Another aspect of Bridges is parenting classes.
"It's all about education," Holstein said. "We must prevent the cycle of the system to be a success."
"Parenting classes are very important," Zimmerman said. "A video is not as helpful; you need to talk to the parent."
Many of today's troubled parents did not see good parenting modeled by their own parents, she said. "That doesn't make you a bad parent, if nobody's shown you how."
For example, a parent might not know how to make a doctor's appointment.
"The child later is taken way, and they don't know why. It's not their fault," Holstein said.
"It's truly preventive work," Ramos said. "We almost punish parents at their worst moment."
Sleep safety, nutrition, shopping with WIC, co-parenting with the parents in different sessions, all were offered as possible classes by Holstein and Ramos. They also hope to offer classes for teens that prepare them to deal with violence and classes for parents "who don't know how to have that awkward conversation," Ramos said.

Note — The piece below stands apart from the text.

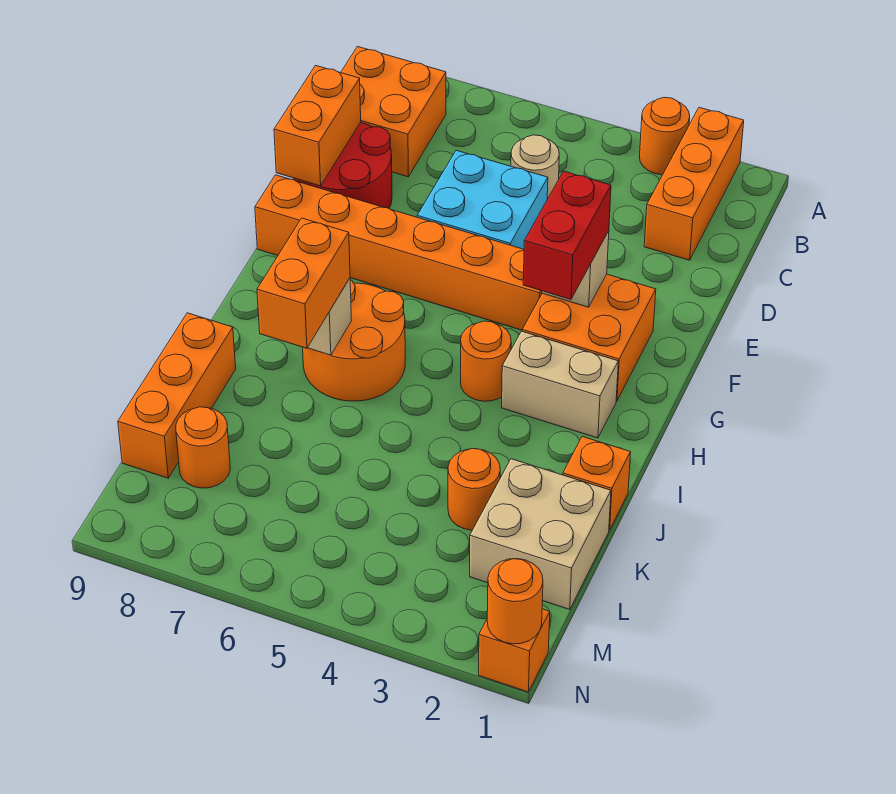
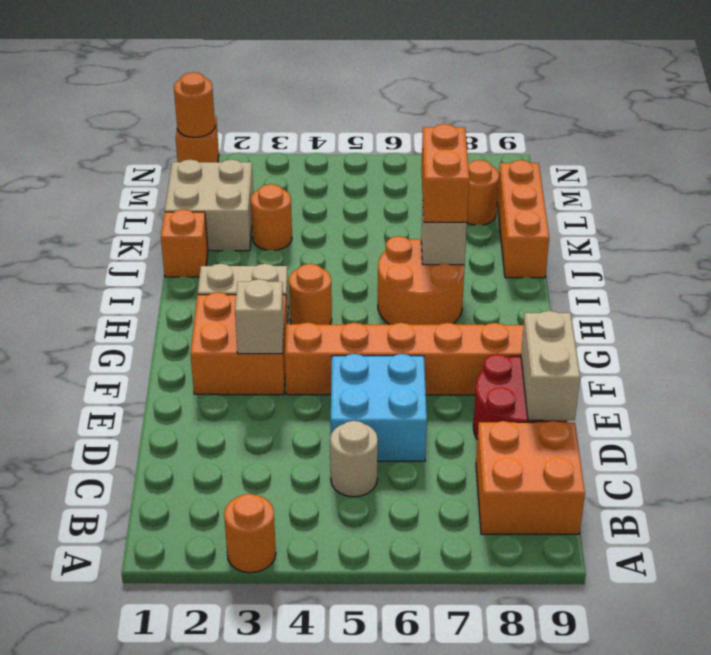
orange 1x3 brick [644,107,744,260] -> none
orange 1x2 brick [274,65,361,186] -> tan 1x2 brick [521,311,580,420]
red 1x2 brick [523,171,611,299] -> none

Holstein hopes for a sponsor for a playground on the Bridges property, providing real world experience for family interaction, and to turn a training room into a family kitchen to model for their parents what a healthy family looks like.
Both Holstein and Ramos serve Bridges as volunteers and call on their experiences as a teacher and social worker, respectively, to develop the program. Both have completed extensive professional development programs and plan for more.
"Recruitment for social workers (to work for Bridges) is very stringent," Ramos ensured. "But being compassionate and caring is the most important."
"We want a monitor that will make a commitment to the family," Holstein said. "And we will train a social worker to the next level."
Payment for the monitor is necessary, but it's on a sliding-scale fee, Holstein said. Supervised visitation with a licensed social worker usually runs from $35 to $50 an hour, Shy said.
"Not a lot can afford that on a weekly basis," she said. "Parents find they can't afford it, so they don't get to see their children."
And unlike the 8 a.m. to 5 p.m. weekdays schedule for visitations at DHS, Bridges will provide night and weekend opportunities.
Bridges provides another option for attorneys and judges, Shy and Zimmerman agreed.
During nearly 25 years working with child welfare cases, officials have called on their creativity to provide safe, healthy and nurturing options for children and families, Shy said. "I can't think of any more creativity we can use."
Zimmerman sees 200 to 250 cases a week of children and families in trouble. And of those, probably 30 to 40 percent need supervised visitation, she said.
"Kids need to see their parents -- no matter how bad the parents are," Shy said. "They have feelings of detachment, grief and loss."
"Families need a lot of support," Ramos said. "I really believe that with communication and understanding you can build strong families. And when you build strong families, you build strong communities."
"When the community comes together to help families, everybody wins in the community," Zimmerman said.